- Given entries:
-- -- --

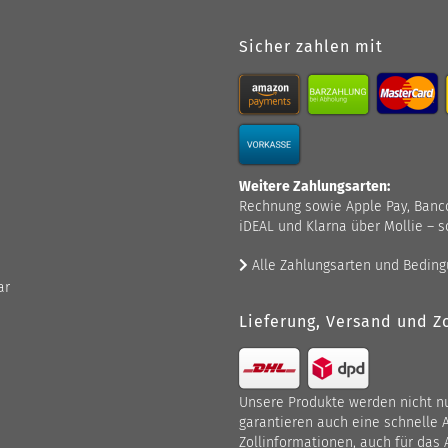
Sicher zahlen mit
Weitere Zahlungsarten:
Rechnung sowie Apple Pay, Bancont
iDEAL und Klarna über Mollie – s
Alle Zahlungsarten und Bedin
ar
Lieferung, Versand und Zo
Unsere Produkte werden nicht nur
garantieren auch eine schnelle 
Zollinformationen, auch für das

-- -- --

- Task goal: All lines with the word "auch" are needed; pull them from the entries and copy each.

- Response area:
garantieren auch eine schnelle 
Zollinformationen, auch für das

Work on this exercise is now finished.